#### EXERCISE MATERIAL ####

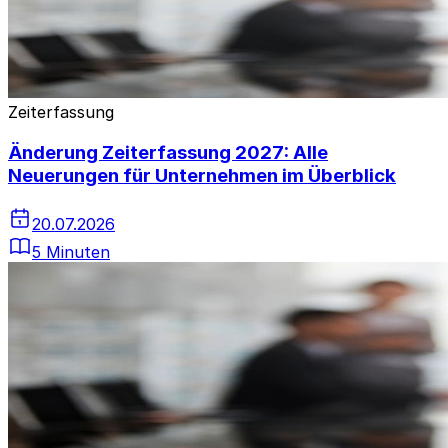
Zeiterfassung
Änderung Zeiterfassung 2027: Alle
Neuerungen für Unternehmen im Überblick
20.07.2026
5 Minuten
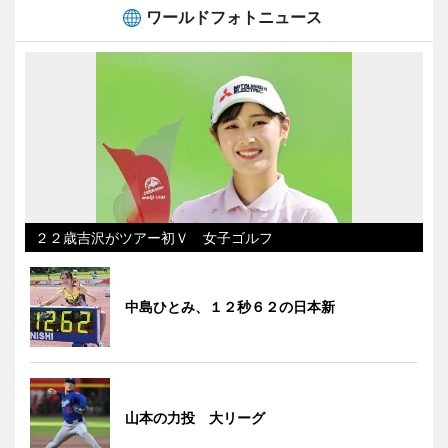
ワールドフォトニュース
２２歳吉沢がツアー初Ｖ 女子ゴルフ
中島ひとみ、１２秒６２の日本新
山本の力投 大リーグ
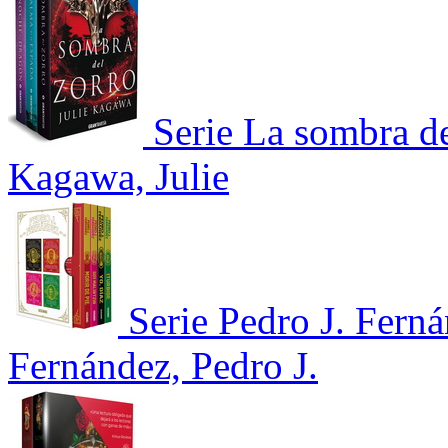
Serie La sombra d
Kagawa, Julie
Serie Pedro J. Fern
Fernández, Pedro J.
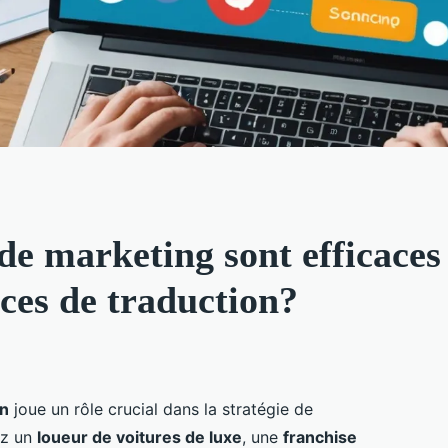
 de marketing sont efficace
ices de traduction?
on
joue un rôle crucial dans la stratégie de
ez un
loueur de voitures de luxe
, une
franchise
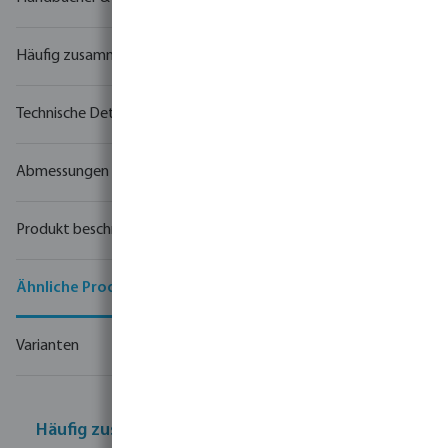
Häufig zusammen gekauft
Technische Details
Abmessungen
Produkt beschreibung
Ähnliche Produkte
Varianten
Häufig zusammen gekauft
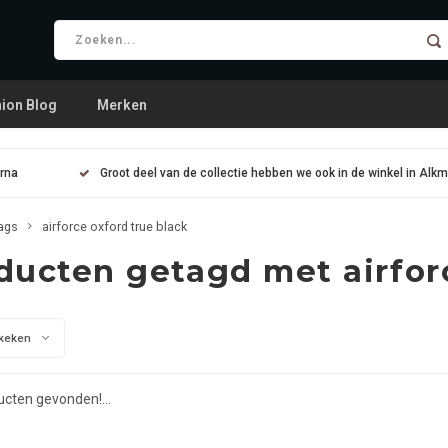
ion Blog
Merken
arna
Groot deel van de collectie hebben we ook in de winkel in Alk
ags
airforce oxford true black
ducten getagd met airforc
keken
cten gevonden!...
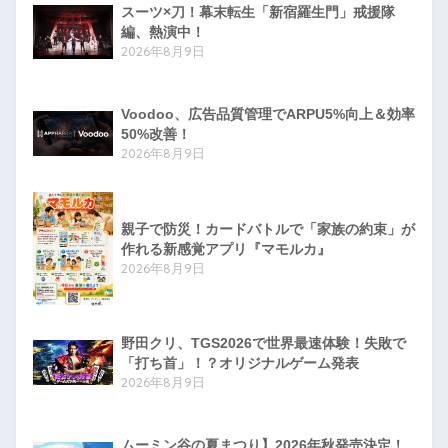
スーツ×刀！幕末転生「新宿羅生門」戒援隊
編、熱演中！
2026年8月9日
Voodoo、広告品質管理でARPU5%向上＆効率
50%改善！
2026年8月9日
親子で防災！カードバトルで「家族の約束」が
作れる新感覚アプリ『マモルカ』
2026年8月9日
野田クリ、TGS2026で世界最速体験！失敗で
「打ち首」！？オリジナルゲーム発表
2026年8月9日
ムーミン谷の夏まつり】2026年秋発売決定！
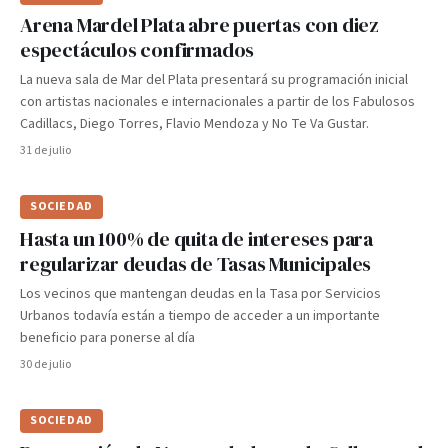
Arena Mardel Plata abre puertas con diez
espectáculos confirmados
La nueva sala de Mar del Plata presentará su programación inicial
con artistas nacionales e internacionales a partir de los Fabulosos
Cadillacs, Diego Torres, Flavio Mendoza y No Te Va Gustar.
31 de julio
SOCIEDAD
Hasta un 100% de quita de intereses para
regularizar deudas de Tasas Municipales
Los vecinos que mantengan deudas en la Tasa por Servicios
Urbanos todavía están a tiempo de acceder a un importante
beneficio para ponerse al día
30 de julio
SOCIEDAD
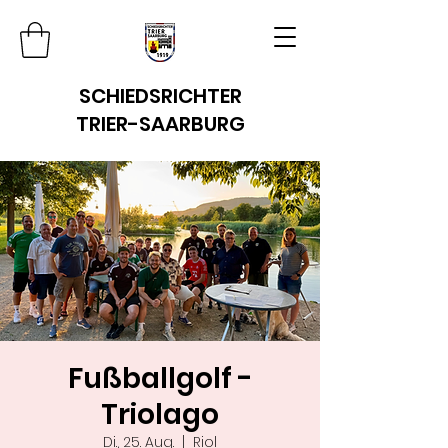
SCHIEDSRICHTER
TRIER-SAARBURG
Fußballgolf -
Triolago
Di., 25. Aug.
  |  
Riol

####

▸ **TRY IT**:
Return each line of the entries that holds the string "Pedro".

▸ **TASK RESPONSE**:
Serie Pedro J. Fern
Fernández, Pedro J.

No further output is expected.